Work to be completed
Print every line below exactly as written, but leave the pictures behind.

Dataset records
"""
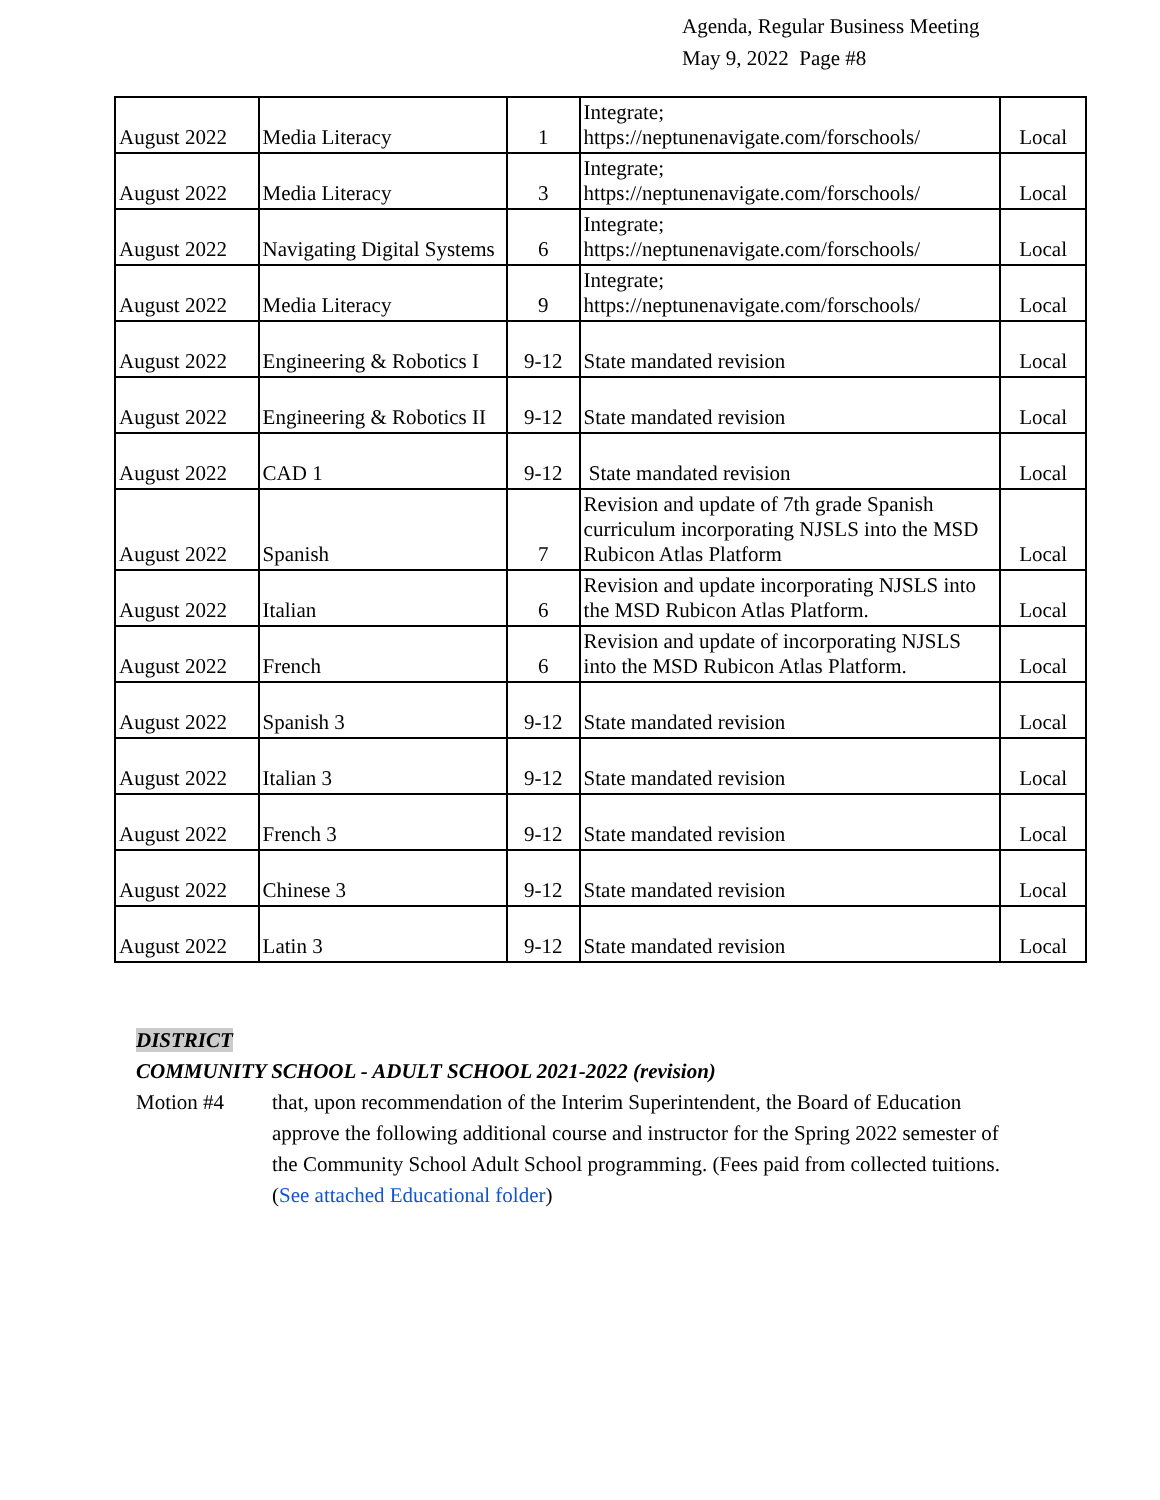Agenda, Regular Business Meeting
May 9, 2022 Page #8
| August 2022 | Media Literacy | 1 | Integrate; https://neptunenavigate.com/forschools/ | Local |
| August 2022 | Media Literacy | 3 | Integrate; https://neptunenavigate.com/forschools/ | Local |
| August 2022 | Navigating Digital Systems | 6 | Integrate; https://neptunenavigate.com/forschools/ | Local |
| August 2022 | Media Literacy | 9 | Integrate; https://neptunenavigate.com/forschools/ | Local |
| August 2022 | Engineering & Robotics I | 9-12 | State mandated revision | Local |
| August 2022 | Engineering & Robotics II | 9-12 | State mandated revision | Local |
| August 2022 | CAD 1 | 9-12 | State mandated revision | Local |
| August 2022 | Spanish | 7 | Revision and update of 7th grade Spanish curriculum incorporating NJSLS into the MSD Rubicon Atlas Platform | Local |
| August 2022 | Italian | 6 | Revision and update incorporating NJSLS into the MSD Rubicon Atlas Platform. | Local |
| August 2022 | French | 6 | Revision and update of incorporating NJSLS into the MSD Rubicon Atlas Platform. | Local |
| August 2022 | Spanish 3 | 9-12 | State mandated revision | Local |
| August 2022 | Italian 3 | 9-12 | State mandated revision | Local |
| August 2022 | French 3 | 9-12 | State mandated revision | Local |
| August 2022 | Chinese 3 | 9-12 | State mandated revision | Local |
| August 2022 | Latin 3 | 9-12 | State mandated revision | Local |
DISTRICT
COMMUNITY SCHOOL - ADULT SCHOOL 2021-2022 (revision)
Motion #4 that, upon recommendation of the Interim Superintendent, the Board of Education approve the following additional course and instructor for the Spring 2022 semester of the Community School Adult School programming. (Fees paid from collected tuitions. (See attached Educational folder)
"""
Output for this exercise
Agenda, Regular Business Meeting
May 9, 2022 Page #8
| August 2022 | Media Literacy | 1 | Integrate; https://neptunenavigate.com/forschools/ | Local |
| August 2022 | Media Literacy | 3 | Integrate; https://neptunenavigate.com/forschools/ | Local |
| August 2022 | Navigating Digital Systems | 6 | Integrate; https://neptunenavigate.com/forschools/ | Local |
| August 2022 | Media Literacy | 9 | Integrate; https://neptunenavigate.com/forschools/ | Local |
| August 2022 | Engineering & Robotics I | 9-12 | State mandated revision | Local |
| August 2022 | Engineering & Robotics II | 9-12 | State mandated revision | Local |
| August 2022 | CAD 1 | 9-12 | State mandated revision | Local |
| August 2022 | Spanish | 7 | Revision and update of 7th grade Spanish curriculum incorporating NJSLS into the MSD Rubicon Atlas Platform | Local |
| August 2022 | Italian | 6 | Revision and update incorporating NJSLS into the MSD Rubicon Atlas Platform. | Local |
| August 2022 | French | 6 | Revision and update of incorporating NJSLS into the MSD Rubicon Atlas Platform. | Local |
| August 2022 | Spanish 3 | 9-12 | State mandated revision | Local |
| August 2022 | Italian 3 | 9-12 | State mandated revision | Local |
| August 2022 | French 3 | 9-12 | State mandated revision | Local |
| August 2022 | Chinese 3 | 9-12 | State mandated revision | Local |
| August 2022 | Latin 3 | 9-12 | State mandated revision | Local |
DISTRICT
COMMUNITY SCHOOL - ADULT SCHOOL 2021-2022 (revision)
Motion #4 that, upon recommendation of the Interim Superintendent, the Board of Education approve the following additional course and instructor for the Spring 2022 semester of the Community School Adult School programming. (Fees paid from collected tuitions. (See attached Educational folder)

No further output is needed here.